Tuesday, November 25, 2008

10 Unknown Facts About Thanksgiving

Ladies and Gentlemen, we're going to do things a little differently this week. Instead of sharing ten facts about a celebrity, I thought I'd share ten facts about the upcoming holiday. We have some international readers here, and Thanksgiving (at least as we celebrate it in the U.S.) may not be something they know much about. With that in mind, I thought I'd enlighten everyone about a holiday instead of a person.

First, what is commonly known about Thanksgiving. A long time ago, some settlers from England came to America and got slapped around a bit by nature and their own hubris. They had no food that first winter, no way to stave of the bitter cold they hadn't anticipated. So the local Indians (I know, I know. The P.C. term is "Native American" but at the time they were called either Indians or savages, and Indians sounds nicer.) came and gave them food and blankets. Those who survived the winter cultivated the land, again with some help from the locals. At the first harvest, they threw a big feast celebrating. They drank beer and ate venison and gourds and stuff. And then we stopped celebrating it regularly for a few hundred years until, I believe, the mid(?) twentieth century when the fourth Thursday in November became a federal holiday called "Thanksgiving" where we eat way too much food and (in theory) celebrate things we're thankful for. We also gloss over the dead Indians who were later robbed and killed. We're not so thankful these days for that ordeal.

And now we get to the purpose of the post.

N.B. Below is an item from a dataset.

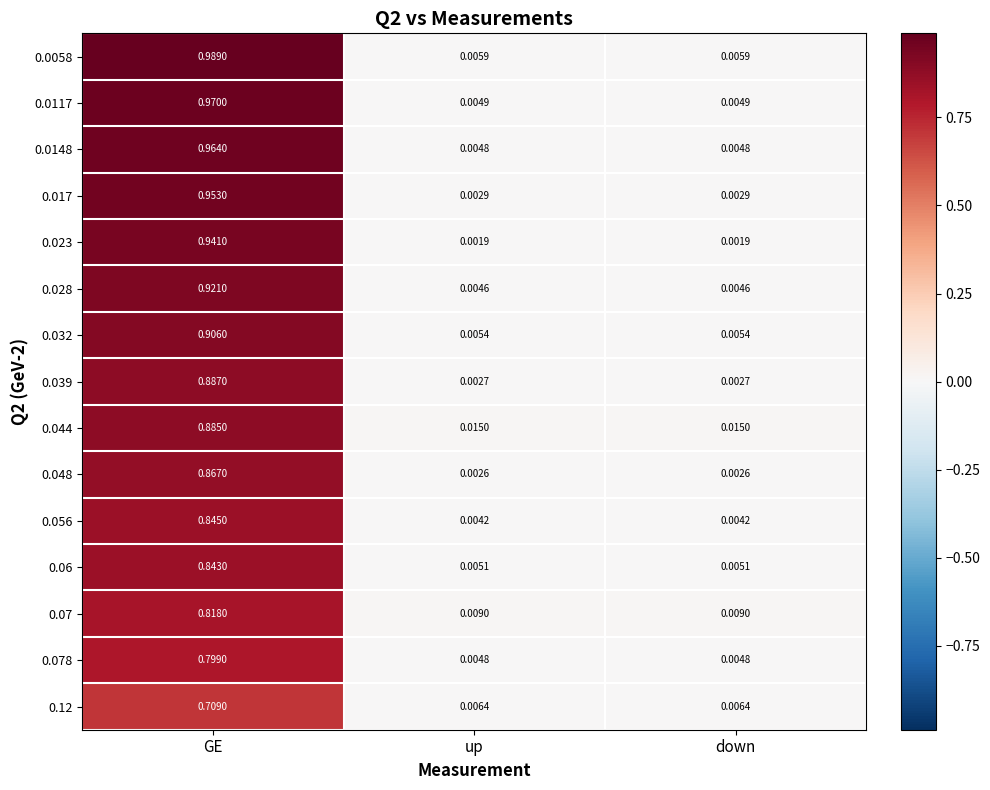

At which category does the chart reach its peak across all series?

GE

10 Unknown Facts About Thanksgiving:
  1. Prior to eating, the Pilgrims and Indians laid out some cardboard, plugged an iPod into some speakers, and had a b-boy dance off to see who got to sit at the head of the table.
  2. They not only feasted on those foods mentioned above, but they did also feast upon the lambs and sloths and carp and anchovies and orangutans and breakfast cereals and fruit bats and other items as well.
  3. The image of the cornocopia, or horn of plenty, is actually a misinterpretation of the facts. There was no woven horn filled with foods to feast upon. Rather, Old Man Smythe had a hearing problem, and many people at the table thought it would be fun to try to see what they could throw into his antiquated hearing aid from twenty paces.
  4. After eating, the Indian warriors and the strongest of the Pilgrims (mostly the sailors who brought them there) played a game with an inflated pig bladder in which they each tried to get the ball to the other side of a clearing while the opposing team beat them up. Thus was there an Army-Navy game at the first Thanksgiving (a couple of weeks early, sure, seriously. They had work to do. They couldn't have fun every day.)
  5. One young Pilgrim girl performed magic tricks for the kids and was used to roast marshmellows that night when it got a little colder.
  6. The first Thanksgiving took place at Plymouth, Massachusetts, though after a few too many drinks, Myles Standish declared the village be forever known as "Party Town!" He then fell off the table and vomitted into Old Man Smythe's hearing aid.
  7. The Society section of the newspapers called it "the party of the century" and that "everyone was there." This is an accurate statement, as only fifty-three of one hundred twenty Pilgrims survived the first year and if they didn't show up, they didn't eat that day. Also, they didn't exactly party often, so the bar was set pretty low.
  8. John Smith cooked the deer with his eye lasers. He cooked the vegetables with a cast iron pot.
  9. The Indians were not entirely peaceful. They conducted take semi-military action against the colonists after the Pilgrims went to bed. The pantaloon raid lasted seventeen minutes and resulted in 23 bloomer and petticoat casualties and, according to one Indian in his journal, "showed those Alpha Betas that the tri-Lambs rule the school."
  10. The days after were generally referred to as "No-thanksgiving" as the overstuffed colonists both turned down leftovers and dealt with e. coli from improperly cooked food. As it turns out, eye lasers are not a Safeserv approved means of cooking.
Enjoy Thursday with your family and friends, whether you celebrate Thanksgiving or not.

You have been informed.

2 comments:

Unknown said...

Always good to know what you crazy Americans get up to... it so happens that I am back with my family for this week, so maybe I'll organise a feast, or a b-boying battle. Thanks Truthyman!

Mr. Truth said...

No problems. I really like the idea of the holiday, even if the Super P.C. Police kick down my door in the middle of the night for endorsing it in any way tell me I shouldn't because of the actual events of the holiday.